Network situational awareness involves the collection, correlation and normalization of network information to produce a common operational picture of the network infrastructure. It provides a comprehensive visualization of the current IT infrastructure, identifying critical and/or sensitive infrastructure components. Network situational awareness also involves identification of policy violations and potential network vulnerabilities. The foundational intelligence is required to make decisions impacting security, compliance and forensics.
Network security managers need to obtain an authoritative census of the network architecture, including real-time network infrastructure change (broadcast, OSPF, BGP, etc.) and policy violations. They need answers to questions such as: What does the network really look like? What devices are really using it? How? Does this violate policy?
In order to secure a network, managers need to understand the true topology of a network – the address space that is in use, and the connections that are accessible. They need to have a comprehensive device census and profiles of the devices. They need to understand port usage and identify certificates in use. They need to understand the “edge” of the network under management.
Network security managers need to identify unknown networks, potential leak paths (internal or to the public Internet), and forwarding policy violations to assure that network segmentation is in place and effective.

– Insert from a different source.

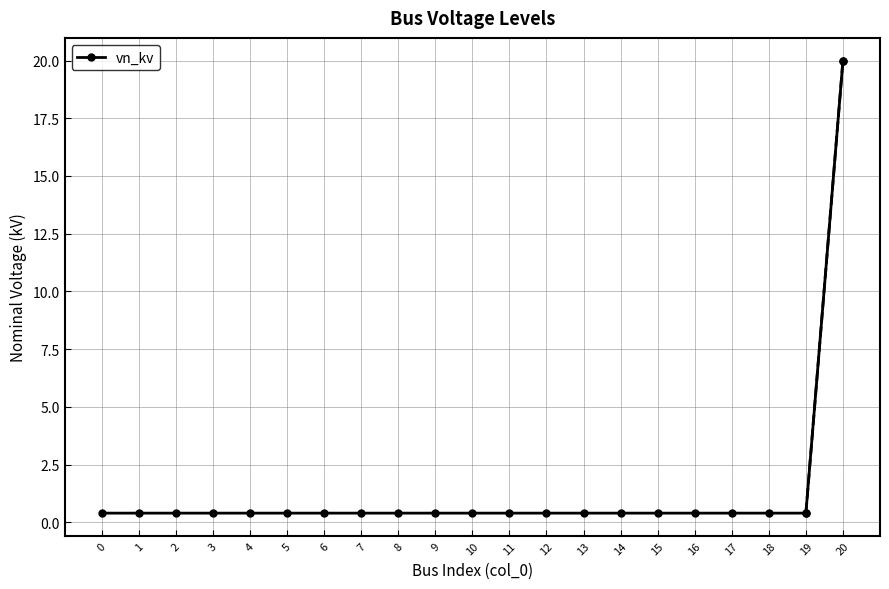

What is the approximate value at 19?

0.4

They need answers to questions such as: What network enclaves are really able to reach others? Does this violate policy? Is there any forwarding between multi-homed hosts? Are there any unauthorized bridging devices on my network? Managers need to understand the segmentation between hybrid physical/virtual environments.
The larger the network, the more important – perhaps critical – it is to have this network situational awareness.
The state of the network is complex and constantly changing. But the state of the network can be tracked, based off of real findings starting with an authoritative census of the network infrastructure.